The Mortgage Bankers Association (MBA) proposed a new line of MBS that would be structured with a federally-guaranteed wrap, which would be backed by loan-level guarantees from privately-owned, government-chartered and regulated mortgage credit-guarantor entities.

Michael D. Berman, chairman-elect of the MBA made the proposal yesterday as he testified before the House Financial Services Committee at a hearing titled Housing Finance: What Should the New System Be Able to Do?

Berman also proposed that the government should provide an explicit credit guarantee on a class of MBS-backed by ‘core’ single-family and multifamily mortgage products. He said the guarantee should be financed with risk-based fees.

Third, taxpayers and the system should be protected through limits on the mortgage products covered, on activities, and on portfolio size and purpose. Protections should also come in the form of  strong risk-based capital requirements as well as risk-based payments into a federal insurance fund.

Berman said that the centerpiece of MBA’s plan, however, is the new line of MBS. He said that the government guarantee would be similar to the one provided by Ginnie Mae — guaranteeing timely payments of interest and principal to bondholders and explicitly carrying the full faith and credit of the U.S. government.

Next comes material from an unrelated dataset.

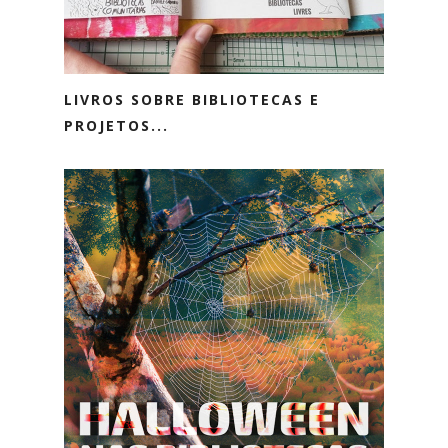
LIVROS SOBRE BIBLIOTECAS E
PROJETOS...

This government wrap would help provide affordable financing rates. These guarantees would be supported by a federal insurance fund, capitalized by risk-based fees charged on the supported securities, which also could be a vehicle for an affordable housing fund.

“In supporting these loan-level guarantees, the private entities would rely on their own capital as well as risk retention from originators, issuers and other secondary market entities such as mortgage insurers," Berman said. "MBS investors would not face credit risk, but would take on the interest rate risk from the underlying mortgages.” 

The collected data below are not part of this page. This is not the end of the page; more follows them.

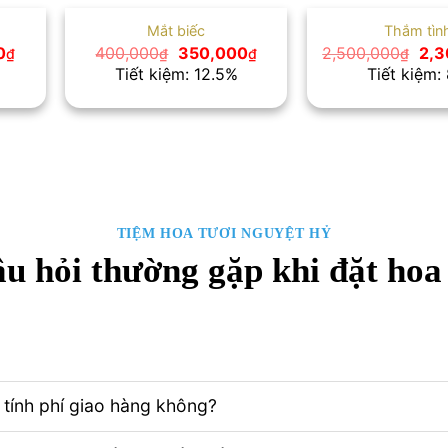
Mắt biếc
Thắm tìn
Giá
Giá
Giá
Giá
0
400,000
350,000
2,500,000
2,3
₫
₫
₫
₫
hiện
gốc
hiện
gốc
Tiết kiệm: 12.5%
Tiết kiệm:
tại
là:
tại
là:
₫.
là:
400,000₫.
là:
2,5
520,000₫.
350,000₫.
TIỆM HOA TƯƠI NGUYỆT HỶ
u hỏi thường gặp khi đặt hoa
tính phí giao hàng không?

He also noted that it would only be the MBS that would be guaranteed by the government, not the companies backing these securities. The debt and equity issued by the entities would be purely private. As with other firms, investors would accept the potential risk of failure and loss.

“For this reason, we recommend that regulators charter enough entities to establish a truly competitive secondary market and to overcome issues associated with ‘too big to fail,”  Berman said. “At least initially, the number of entities should be two or three and that number could increase as the market develops.”